Two pipes can fill a tank in 9 hours. If the bigger of the pipes has a rate of 1 ½ times of the smaller, how long would it take each pipe to fill the tank if opened alone?
(3 / 2s) + (1 / s) = 1 / 9
27/2 + 9 = s = 45/2
b = 2/3 s = 15
To solve this problem, we can assign variables to represent the rates of the two pipes. Let's say the rate of the smaller pipe is r (in tanks per hour). Then, the rate of the larger pipe is 1 ½ times the rate of the smaller pipe, which is 1.5r (in tanks per hour).
We are also given that both pipes together can fill the tank in 9 hours. This means that the combined rate of the two pipes is equal to 1 tank per 9 hours, or 1/9 tanks per hour.
Using the rates, we can set up an equation:
r + 1.5r = 1/9
Combining like terms, we have:
2.5r = 1/9
To isolate r, we divide both sides of the equation by 2.5:
r = (1/9) ÷ 2.5
r = 1/22.5
r = 2/45
Now, we know the rate of the smaller pipe is 2/45 tanks per hour. To find out how long it would take for the smaller pipe to fill the tank alone, we take the reciprocal of the rate:
1 / (2/45)
Simplifying, we get:
1 ÷ (2/45) = 45/2 = 22.5 hours
Therefore, it would take the smaller pipe 22.5 hours to fill the tank if opened alone.

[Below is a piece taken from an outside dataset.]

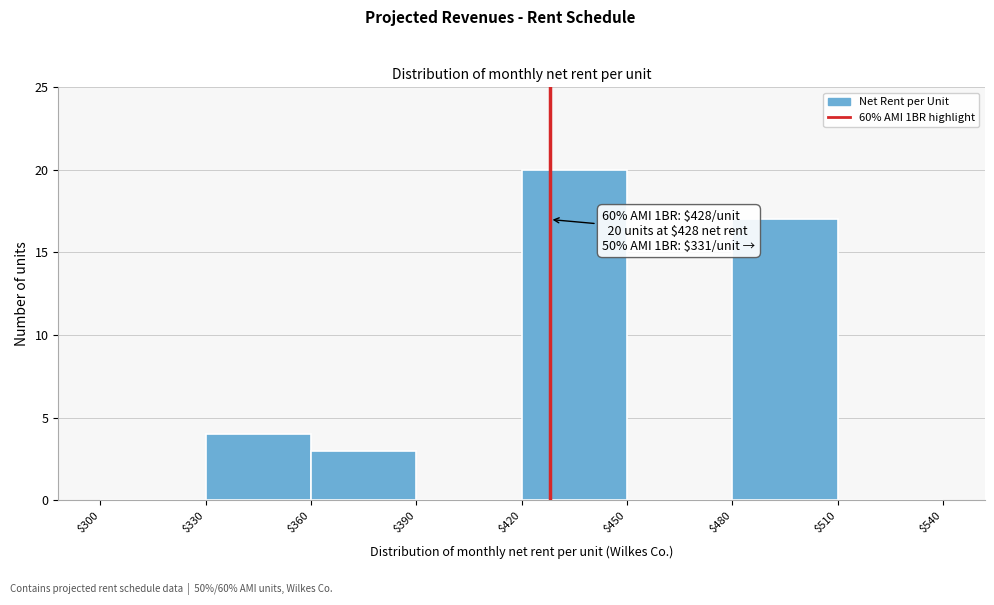

Which range on the x-axis has the tallest bar?

$420 to $450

Since the rate of the larger pipe is 1.5 times that of the smaller pipe, its rate is 1.5 * (2/45) = 3/45 tanks per hour. To find out how long it would take for the larger pipe to fill the tank alone, we take the reciprocal of the rate:
1 / (3/45)
Simplifying, we get:
1 ÷ (3/45) = 45/3 = 15 hours
Therefore, it would take the larger pipe 15 hours to fill the tank if opened alone.